Newspapers Fold
An article in USA Today (ironically, the digital edition), on February 15, lamented not only the demise of the printed news industry, but purported that digital news was on its way out, as well.
The suspect in the homicide of printed news is, quite obviously, digital news, favored by today’s internet savvy populace. The result of the migration to digital news has been an alarming drop in circulation numbers for print, thus discouraging advertisers, and thereby substantially reducing the bottom line for printed newspapers (that have actually never even been close to being completely supported by subscription).
And now, apparently, digital news is being slain. The culprit in this heinous crime is thought to be ad-blockers that are now so easily installed in the plethora of browsers in use by today’s news readers. This use of ad-blockers has further curbed the enthusiasm of potential advertisers. Why should they pony up for the cost of on-line ad placement when many won’t even see their ads?
What Happened, Anyway?
Prior to the advent of digital news, printed news provided a wide-open advertising venue. It had the advantage of being there on the page, whether you wanted it or not — no way to block it. The disadvantages of the print model, what are advantages of the digital form, were that the ads were not necessarily relevant to the reader beyond potentially relating to the content of the page the reader was viewing, AND, the reader’s interest in any advertising could only be tracked if the reader responded to the ad by establishing direct contact, i.e., the advertiser had no idea if their ad had actually been displayed to the reader until the reader wrote, made a telephone call, or dropped in.
Skip ahead a page, so to speak, to the digital age, and advertisers, hungry for data about potential customers, now resort to display-tracking and click-tracking services. These services, or “marketers,” such as double-click and google, do provide the reader access to the original advertiser, but in a way that is embedded in a link that is associated with their tracking servers so that they can track (and charge for) data. It is the key words in the marketers’ links that are recognized by ad-blockers, thereby making them possible to block.

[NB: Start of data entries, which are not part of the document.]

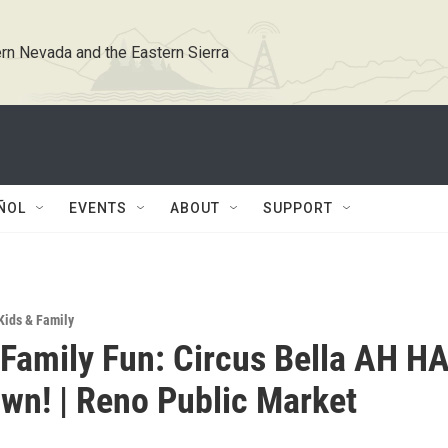
rn Nevada and the Eastern Sierra
ÑOL
EVENTS
ABOUT
SUPPORT
Kids & Family
Family Fun: Circus Bella AH H
own! | Reno Public Market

For instance, an advertiser named ACME Hammers might have the domain name “acmehammer.com“, and, placing an ad for tracking by double-click, might result in the digital news paper displaying an ad with an underlying URL of “http://doubleclick.adserver.com/ads/acmehammer.js“, thereby directing some JavaScript routine to run which would capture the data and then open a new page to the advertiser’s website, ACME Hammers. It is that very use of ad tracking, motivated by advertiser informational greed, that makes ad-blocking successful. They’ve killed their own method of reaching customers — not-so-curiously, an Aesop’s fable comes to mind.
Can Digital News Be Rescued from Obsolescence?
Perhaps a new paradigm is needed. And perhaps a lesson from history.
If, instead of using ad tracking, the digital newspapers simply placed the equivalent of print ads — with a URL that simply goes to the advertisers site, i.e., “http://www.acmehammers.com“; no tracking, no muss, no keywords in the URL — ad blockers would no longer block them. The algorithms used by ad blocking programs only look for the marketer keywords; they do not have sufficient granularity to seek out all potential domain names of advertisers. The news outlets would also have to make a point of using naming conventions for the paths to advertising content that avoided the use of potential keywords that trigger ad blocking, such as “banner,” “ads,” “adserver,” etc.
Let That Be a Lesson!
I viewed the Feb. 15 issue of USA Today on my tablet, for which I have not yet found an adequate ad-blocker, so I’m still inundated with advertising there. Furthermore, unlike a browser, where I can hover over a given advertisement to discern the marketer from the browser’s display of the target URL, my tablet has no hover state, so I have no way to view the potential result of what I tap on before I tap on it.
Mobile devices are, in that way, somewhat crippled, but it’s only a matter of time before ad-blocking apps become readily available for mobile devices, and the last bastion of control-free wild-west advertising will fade into the sunset.
Time to wake up, advertisers! Smell the coffee! Your insatiable lust for big data is killing your goose.